Hans crossed his arms and shouldered the wall. His dark hair and jacket set him off against the sun-bleached paint. “Royal postmaster is not what I want from life.”

“And what do you want?” The question was a mistake. I realized as soon as I asked.

His blue eyes found mine, and there was something so cautious in them. He opened his mouth then closed it, bit the inside of his lip. “A fishing boat,” he said after a moment. “I want a fishing boat.”

I glanced down at the milk, cloudy with rain, and caught my own eyes, the wide shape of them, a freckled black-brown, just like my father’s. Just like his babies. Water pilled along the pail, slipped down the side.

Tell him it’s not enough—

Hans’s face fell and he took a seat at the long table. “Just…tell me about this vinegar-s?ven mix up.”

I kept my gaze on my hands.
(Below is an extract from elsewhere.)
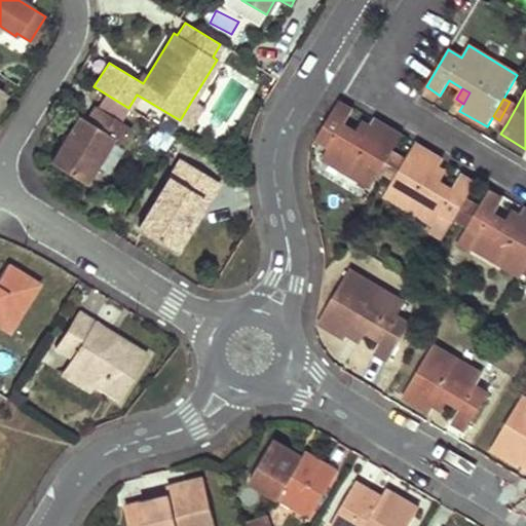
[(392,152),(403,137),(375,120),(371,126),(365,137),(358,133),(344,125),(353,110),(339,102),(316,139),(329,146),(323,158),(371,187),(381,171),(392,152)]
I’d simmer the milk with tansy and twinflowers to make a slurry for the sick guards.

“Isy,” Hans said, a note of exasperation in his voice. “You can talk to me. I’m basically assistant secret keeper.”

He was. As assistant postmaster, he saw most correspondence others preferred to keep quiet—trysts between lovers, treaties, alliances, backroom business deals perfumed with patchouli and pipe smoke. Sometimes I wondered what secrets Hans kept locked between his lips.

A strand of hair slipped out of my braid, curling at the corner of my vision. I swiped it away. “It’s nothing. Just—I have to work harder.”

Hans snorted. “There are at least a dozen solutions that aren’t ‘work harder.’”

“Like, write Jens-Kjeld and ask him to forgive me? Because I’m pretty sure that would get me fired.”

“That’s one option. Or you could bribe the steward to keep quiet.”

“People do that?”

He shrugged and shoved his hands into his pockets. “Everyone wants something.” For a moment, his expression was so bare, every hope, every dream, every want written in his features.

Something hard lodged in the back of my throat and I wanted to be somewhere else— anywhere else, not here, not now, not with him.

I tore myself away, placed a fresh log in the hearth, struck the strike once, twice. A fire roared and I felt Hans’s steady gaze, felt the way he watched me with that cautious hope.

I wanted to tear it out.

Rain drummed the roof, slipped down the windows and that soft patter, patter was the only thing that broke the silence.

I turned to Hans, the yellow-tongued fire warming my back. As much as I wanted him to go, to leave, he had a point about the steward. Everyone wanted something.

But if I tried to bribe the steward, he could ask for anything and I’d be at his mercy. Was that better than Jens-Kjeld finding out? Better than the whole of Karlsborn Castle learning I’d let the king pull down his pants in front of the Volds?

Maybe.

And if I could buy the steward’s silence, maybe I wasn’t as doomed as I thought.